* **What the exercise asks**
None of the images should appear in your copy. Transcribe the data in full.

* **Entries shown**
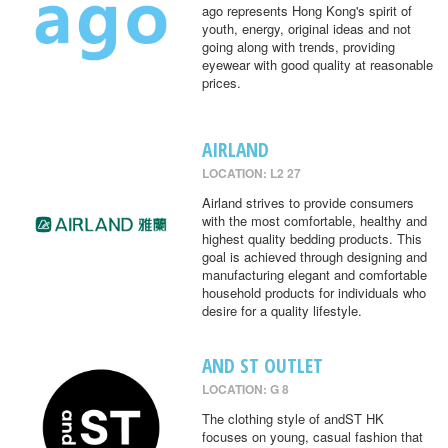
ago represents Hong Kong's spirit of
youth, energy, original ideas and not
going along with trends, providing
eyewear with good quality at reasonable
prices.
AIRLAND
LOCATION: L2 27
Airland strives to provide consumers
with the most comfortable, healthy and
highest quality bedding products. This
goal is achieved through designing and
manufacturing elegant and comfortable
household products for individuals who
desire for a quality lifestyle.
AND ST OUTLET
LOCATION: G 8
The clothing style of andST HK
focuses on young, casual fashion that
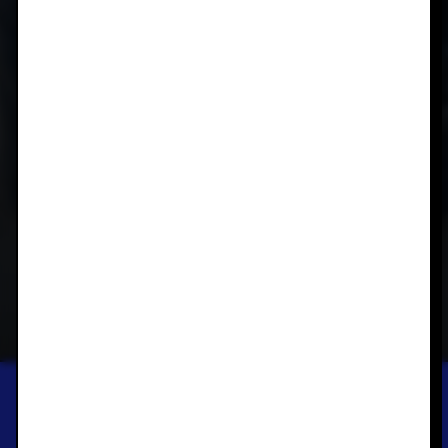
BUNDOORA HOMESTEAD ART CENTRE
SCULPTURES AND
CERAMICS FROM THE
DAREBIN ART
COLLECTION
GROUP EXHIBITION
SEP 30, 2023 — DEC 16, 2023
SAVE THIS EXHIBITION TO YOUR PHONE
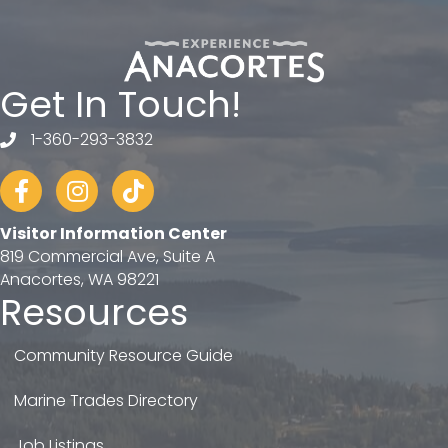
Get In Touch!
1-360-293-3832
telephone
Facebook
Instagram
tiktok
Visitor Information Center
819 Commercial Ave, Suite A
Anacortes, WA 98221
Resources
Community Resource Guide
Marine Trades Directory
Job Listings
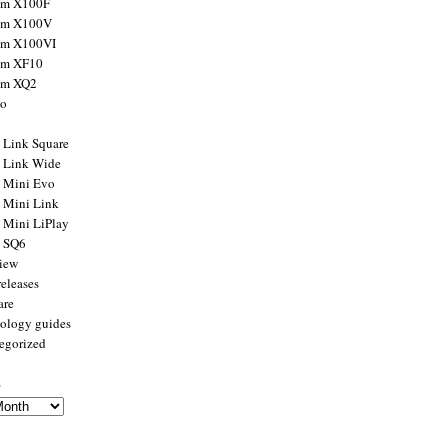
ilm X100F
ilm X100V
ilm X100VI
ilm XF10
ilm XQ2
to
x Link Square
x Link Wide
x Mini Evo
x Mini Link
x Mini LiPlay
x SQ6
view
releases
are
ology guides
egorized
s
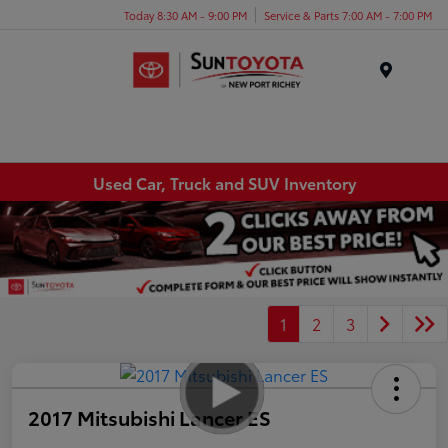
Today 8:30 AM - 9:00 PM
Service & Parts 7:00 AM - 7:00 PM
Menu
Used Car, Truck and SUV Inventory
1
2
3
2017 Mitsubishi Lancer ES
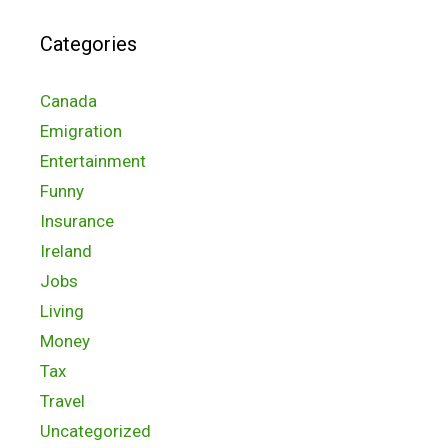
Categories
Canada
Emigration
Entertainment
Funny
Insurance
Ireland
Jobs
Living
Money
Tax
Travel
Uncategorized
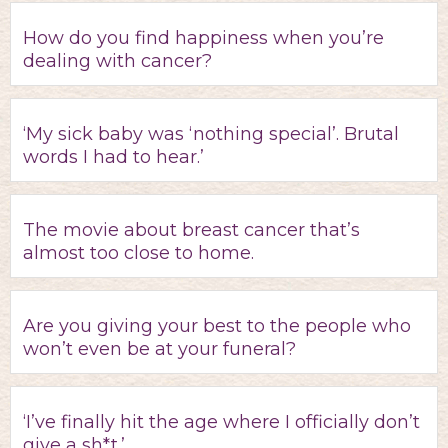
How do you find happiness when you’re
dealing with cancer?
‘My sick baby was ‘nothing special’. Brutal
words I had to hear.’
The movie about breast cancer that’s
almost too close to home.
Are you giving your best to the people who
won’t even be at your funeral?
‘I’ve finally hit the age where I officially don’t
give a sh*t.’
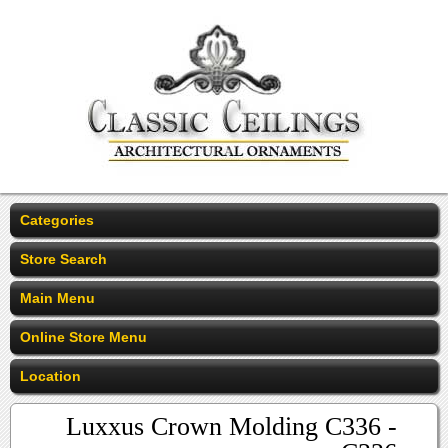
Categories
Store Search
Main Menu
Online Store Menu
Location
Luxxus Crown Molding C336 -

* **Exercise response**
ago represents Hong Kong's spirit of
youth, energy, original ideas and not
going along with trends, providing
eyewear with good quality at reasonable
prices.
AIRLAND
LOCATION: L2 27
Airland strives to provide consumers
with the most comfortable, healthy and
highest quality bedding products. This
goal is achieved through designing and
manufacturing elegant and comfortable
household products for individuals who
desire for a quality lifestyle.
AND ST OUTLET
LOCATION: G 8
The clothing style of andST HK
focuses on young, casual fashion that
BUNDOORA HOMESTEAD ART CENTRE
SCULPTURES AND
CERAMICS FROM THE
DAREBIN ART
COLLECTION
GROUP EXHIBITION
SEP 30, 2023 — DEC 16, 2023
SAVE THIS EXHIBITION TO YOUR PHONE
Get In Touch!
1-360-293-3832
telephone
Facebook
Instagram
tiktok
Visitor Information Center
819 Commercial Ave, Suite A
Anacortes, WA 98221
Resources
Community Resource Guide
Marine Trades Directory
Job Listings
ilm X100F
ilm X100V
ilm X100VI
ilm XF10
ilm XQ2
to
x Link Square
x Link Wide
x Mini Evo
x Mini Link
x Mini LiPlay
x SQ6
view
releases
are
ology guides
egorized
s
Today 8:30 AM - 9:00 PM
Service & Parts 7:00 AM - 7:00 PM
Menu
Used Car, Truck and SUV Inventory
1
2
3
2017 Mitsubishi Lancer ES
Categories
Canada
Emigration
Entertainment
Funny
Insurance
Ireland
Jobs
Living
Money
Tax
Travel
Uncategorized
How do you find happiness when you’re
dealing with cancer?
‘My sick baby was ‘nothing special’. Brutal
words I had to hear.’
The movie about breast cancer that’s
almost too close to home.
Are you giving your best to the people who
won’t even be at your funeral?
‘I’ve finally hit the age where I officially don’t
give a sh*t.’
Categories
Store Search
Main Menu
Online Store Menu
Location
Luxxus Crown Molding C336 -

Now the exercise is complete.